- [AIM OF THE EXERCISE] Set down word for word the passage in the pantoum post below, starting with "Then, I decided" and going on through "peace of mind.".

- [EXCERPT TO READ]

· · · ·

The Subway Station – a pantoum #SOL21 Day #14

Today I participated in Day #2 of the Ethical ELA Open Write.

I wrote a pantoum.

I’ve never written one before.

When I read the process for writing a pantoum, my first thought was: Woah! I will never be able to do that.

Then, I decided to try it out.

I’ve been writing about my mom.

My memories.

My confused and often conflicted emotions.

I need to sort them out for my mental health and peace of mind.

So, I wrote about when I used to wait for my mom at the Kings Highway subway station in NY at the end of her work day.

I surprised myself.

Although, the pantoum is not perfect, it brought to the fore new emotions for me to grapple with.

Here’s the poem:

The Subway Station

I wait against the wall of the subway station.
I wonder about the private lives of the people making their way through the turnstiles.
I stare at some of the more intriguing faces.
Then, I spot my mom.

I wonder about the private lives of the people making their way through the turnstiles.
Are they happy?
Then, I spot my mom.
I am happy to see her because I know we’re going to go shopping!

Are they happy?
I look at each face as they walk past trying to imagine their lives.
I am happy to see her because I know we’re going to go shopping!
Is that all my mom meant to me: a shopping companion?

· · · ·

- [EXTRACTED RECORDS]
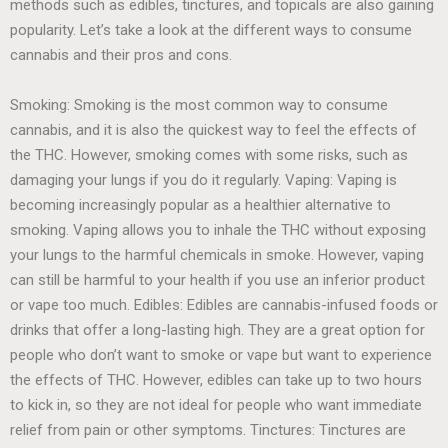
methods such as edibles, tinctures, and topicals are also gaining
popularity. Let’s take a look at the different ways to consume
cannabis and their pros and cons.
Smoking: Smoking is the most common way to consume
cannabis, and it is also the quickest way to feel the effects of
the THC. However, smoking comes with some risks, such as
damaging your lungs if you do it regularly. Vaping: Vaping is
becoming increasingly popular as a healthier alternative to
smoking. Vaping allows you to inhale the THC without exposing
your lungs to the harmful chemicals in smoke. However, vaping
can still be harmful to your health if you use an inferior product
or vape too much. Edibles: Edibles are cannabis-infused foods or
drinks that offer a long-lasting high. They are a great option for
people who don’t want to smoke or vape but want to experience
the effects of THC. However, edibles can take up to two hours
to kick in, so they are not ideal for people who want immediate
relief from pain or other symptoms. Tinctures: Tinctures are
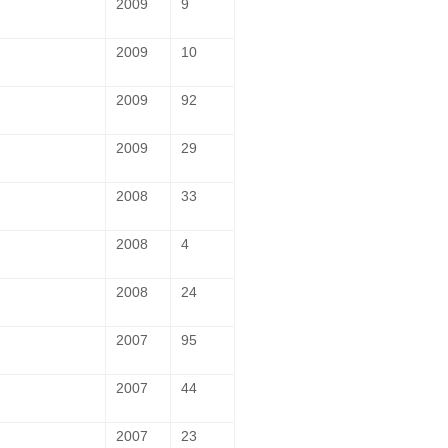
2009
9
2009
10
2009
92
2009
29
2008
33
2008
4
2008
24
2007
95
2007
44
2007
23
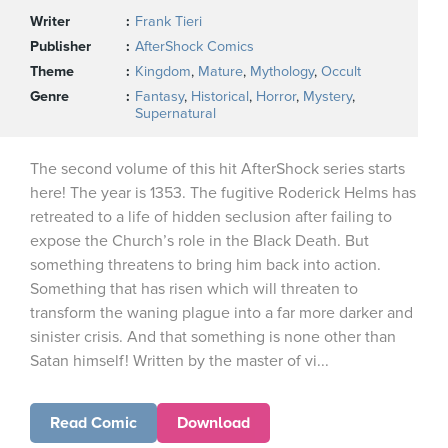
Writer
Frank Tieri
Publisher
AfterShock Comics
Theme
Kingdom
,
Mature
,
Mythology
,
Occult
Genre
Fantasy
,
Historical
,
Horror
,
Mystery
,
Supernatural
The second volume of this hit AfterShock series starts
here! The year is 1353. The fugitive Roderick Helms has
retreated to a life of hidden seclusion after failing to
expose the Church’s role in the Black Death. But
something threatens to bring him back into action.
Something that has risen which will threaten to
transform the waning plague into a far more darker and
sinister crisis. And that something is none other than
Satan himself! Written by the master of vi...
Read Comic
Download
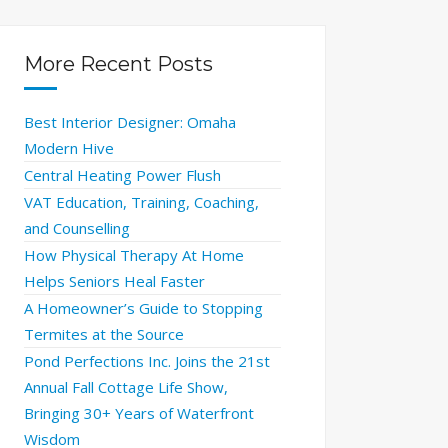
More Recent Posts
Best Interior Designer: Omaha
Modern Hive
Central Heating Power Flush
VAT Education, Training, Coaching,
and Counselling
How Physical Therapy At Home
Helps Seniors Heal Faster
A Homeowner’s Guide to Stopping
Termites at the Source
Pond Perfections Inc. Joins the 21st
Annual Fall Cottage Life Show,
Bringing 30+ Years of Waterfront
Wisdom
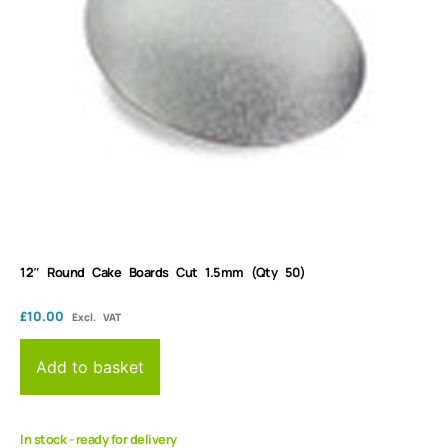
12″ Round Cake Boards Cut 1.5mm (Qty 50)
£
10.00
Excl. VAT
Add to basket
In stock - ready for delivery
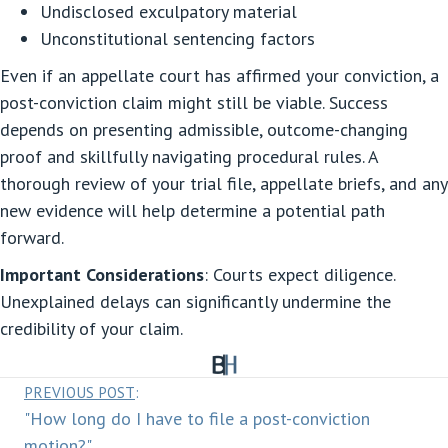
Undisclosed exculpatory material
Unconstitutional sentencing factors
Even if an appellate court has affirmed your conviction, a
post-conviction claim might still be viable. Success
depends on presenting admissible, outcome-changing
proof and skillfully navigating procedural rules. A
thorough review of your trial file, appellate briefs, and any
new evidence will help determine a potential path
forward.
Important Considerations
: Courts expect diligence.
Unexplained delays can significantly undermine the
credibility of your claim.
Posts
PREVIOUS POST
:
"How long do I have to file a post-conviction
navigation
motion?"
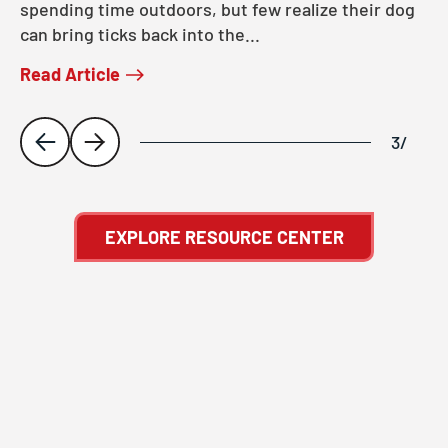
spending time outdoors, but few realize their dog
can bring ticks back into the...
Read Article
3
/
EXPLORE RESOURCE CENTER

· · · ·

- [TASK RESULT]
Then, I decided to try it out.

I’ve been writing about my mom.

My memories.

My confused and often conflicted emotions.

I need to sort them out for my mental health and peace of mind.